Recent vision and multimodal foundation backbones, such as Transformer families and state-space models like Mamba, have achieved remarkable progress, enabling unified modeling across images, text, and beyond. Despite their empirical success, these architectures remain far from the computational principles of the human brain, often demanding enormous amounts of training data while offering limited interpretability. In this work, we propose the Vision Hopfield Memory Network (V-HMN), a brain-inspired foundation backbone that integrates hierarchical memory mechanisms with iterative refinement updates. Specifically, V-HMN incorporates local Hopfield modules that provide associative memory dynamics at the image patch level, global Hopfield modules that function as episodic memory for contextual modulation, and a predictive-coding-inspired refinement rule for iterative error correction. By organizing these memory-based modules hierarchically, V-HMN captures both local and global dynamics in a unified framework.
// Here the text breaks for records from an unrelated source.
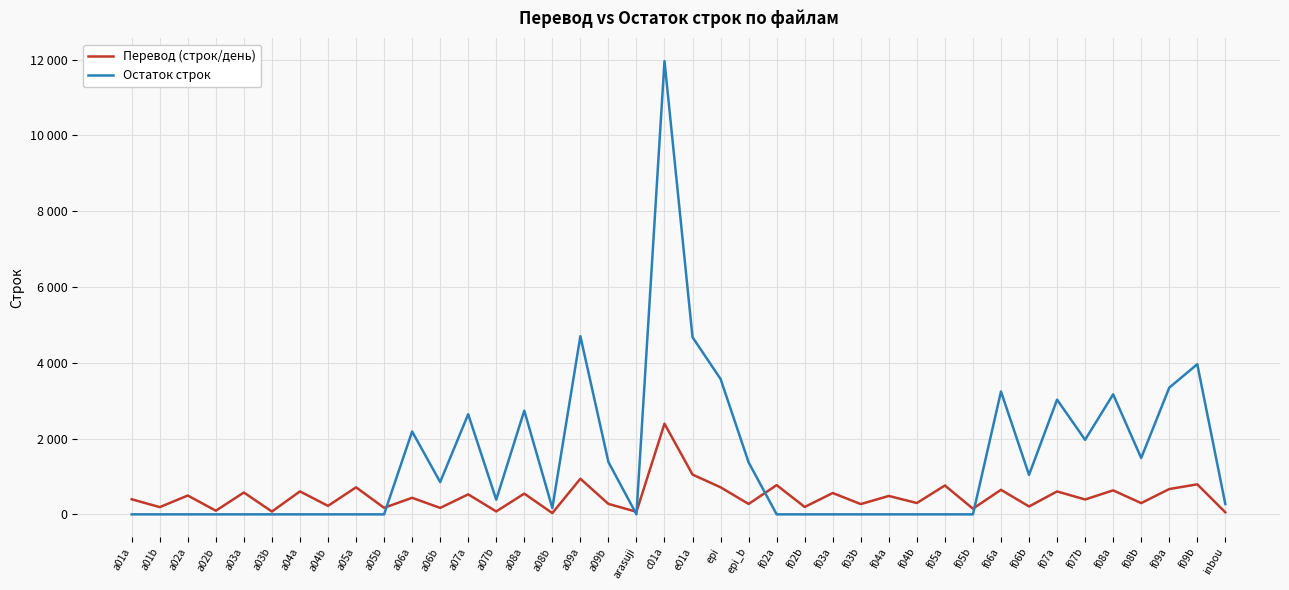

Does the chart have visible grid lines?

Yes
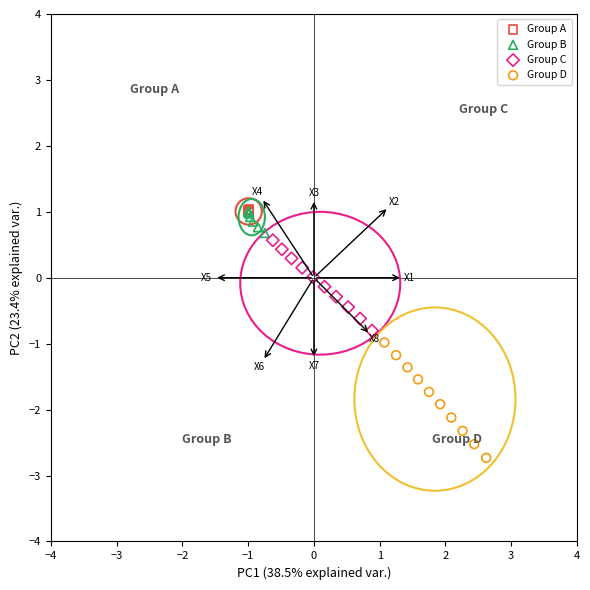

Which series contains the lowest Y value?

Group D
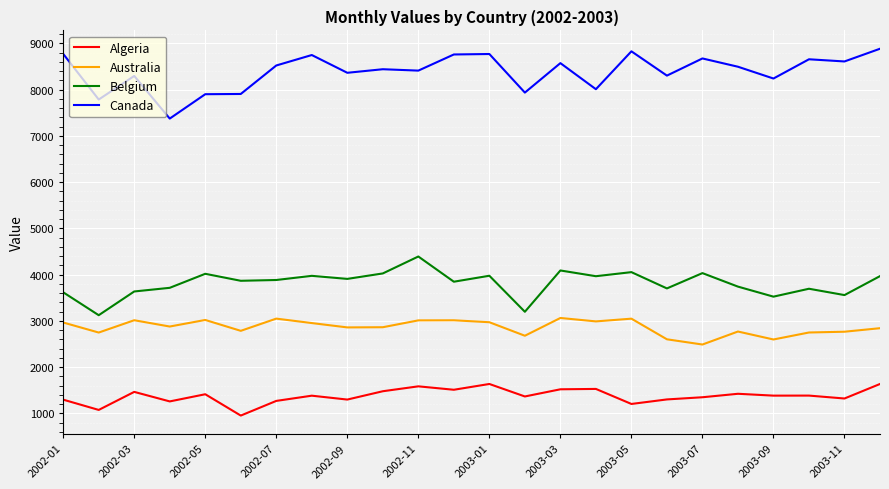

What is the sum of all Australia values?

68676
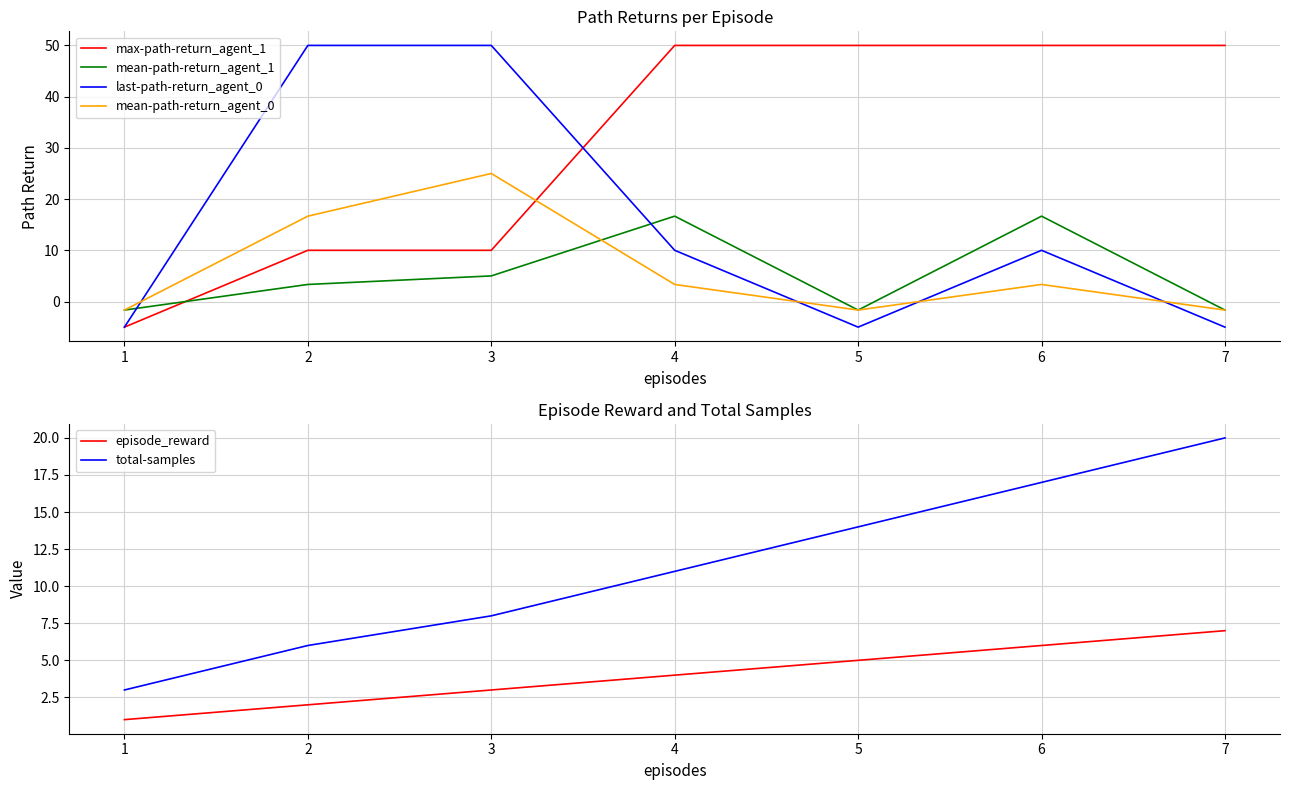

Rank the series by their maximum value, from highest to lowest.

max-path-return_agent_1, last-path-return_agent_0, mean-path-return_agent_0, total-samples, mean-path-return_agent_1, episode_reward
Memory retrieval exposes the relationship between inputs and stored patterns, making decisions more interpretable, while the reuse of stored patterns improves data efficiency. This brain-inspired design therefore enhances interpretability and data efficiency beyond existing self-attention- or state-space-based approaches. We conducted extensive experiments on public computer vision benchmarks, and V-HMN achieved competitive results against widely adopted backbone architectures, while offering better interpretability, higher data efficiency, and stronger biological plausibility. These findings highlight the potential of V-HMN to serve as a next-generation vision foundation model, while also providing a generalizable blueprint for multimodal backbones in domains such as text and audio, thereby bridging brain-inspired computation with large-scale machine learning.

翻译：近期，以Transformer系列和Mamba等状态空间模型为代表的视觉与多模态基础骨干网络取得了显著进展，能够对图像、文本及更多模态进行统一建模。尽管取得了实证成功，但这些架构距离人脑的计算原理仍有较大差距，往往需要海量训练数据，且可解释性有限。本文提出视觉Hopfield记忆网络（V-HMN），一种受大脑启发的、将层级记忆机制与迭代精炼更新相结合的基础骨干网络。具体而言，V-HMN包含：在图像块层面提供联想记忆动力学的局部Hopfield模块；充当情境情节记忆的全局Hopfield模块；以及受预测编码启发的、用于迭代误差校正的精炼规则。通过层级化组织这些基于记忆的模块，V-HMN在统一框架中同时捕获局部与全局动态过程。记忆检索揭示了输入与存储模式之间的关系，使决策更具可解释性，而存储模式的复用则提升了数据效率。因此，这种受大脑启发的设计在可解释性和数据效率上超越了现有基于自注意力或状态空间的方法。我们在公开计算机视觉基准上进行了广泛实验，结果表明，V-HMN在与广泛采用的基础骨干架构的对比中取得了具有竞争力的结果，同时展现出更好的可解释性、更高的数据效率以及更强的生物学合理性。这些发现凸显了V-HMN作为下一代视觉基础模型的潜力，同时也为文本和音频等领域的多模态骨干网络提供了一个可推广的蓝图，从而架起了脑启发计算与大规模机器学习之间的桥梁。